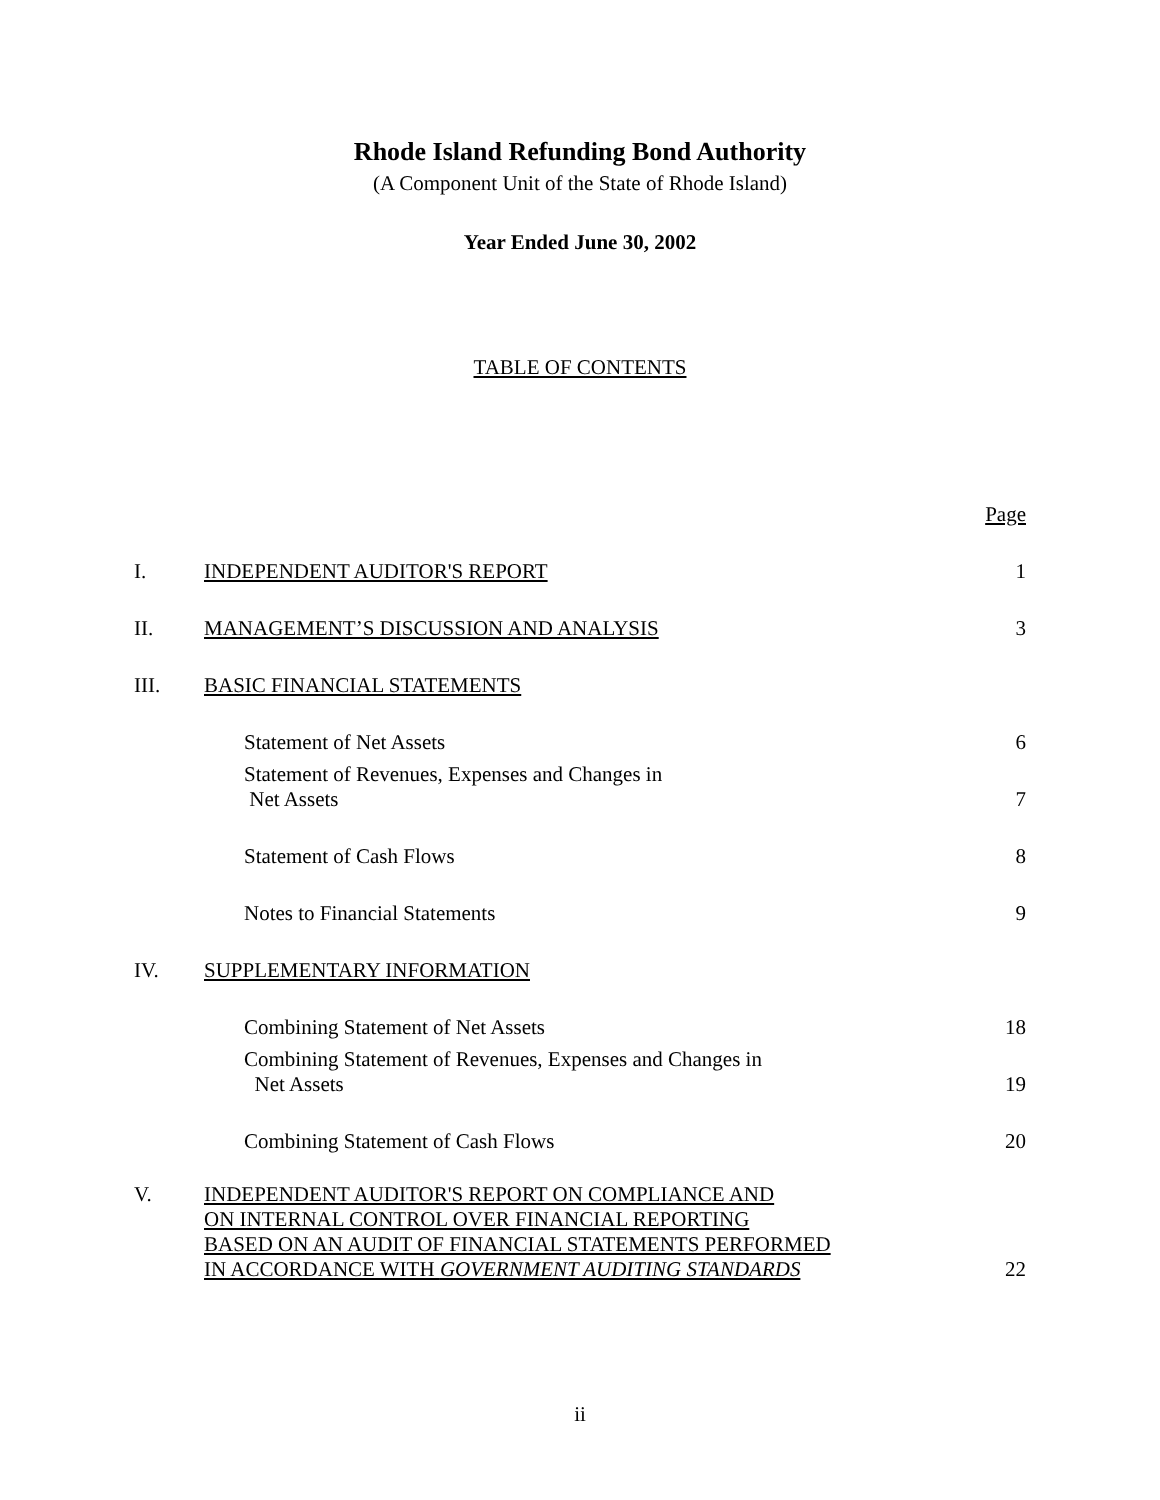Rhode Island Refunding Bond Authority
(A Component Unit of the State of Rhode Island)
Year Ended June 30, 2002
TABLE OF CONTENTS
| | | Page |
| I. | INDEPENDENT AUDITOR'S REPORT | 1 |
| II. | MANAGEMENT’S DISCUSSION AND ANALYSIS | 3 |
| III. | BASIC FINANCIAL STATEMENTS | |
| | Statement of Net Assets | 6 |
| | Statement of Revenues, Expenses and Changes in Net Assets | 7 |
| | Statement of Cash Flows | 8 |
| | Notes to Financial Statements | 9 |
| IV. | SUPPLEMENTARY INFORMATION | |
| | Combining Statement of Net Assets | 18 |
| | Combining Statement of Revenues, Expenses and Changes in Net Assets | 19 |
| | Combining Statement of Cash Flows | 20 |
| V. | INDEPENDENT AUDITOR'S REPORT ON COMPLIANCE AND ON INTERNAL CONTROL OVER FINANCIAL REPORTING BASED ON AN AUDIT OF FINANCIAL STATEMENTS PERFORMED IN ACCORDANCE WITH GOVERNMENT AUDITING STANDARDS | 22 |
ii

-----

PROBLEM TO SOLVE:
Wherever a line of the material has the word "INDEPENDENT", add it to a tally; give only the final number.

EXERCISE RESPONSE:
2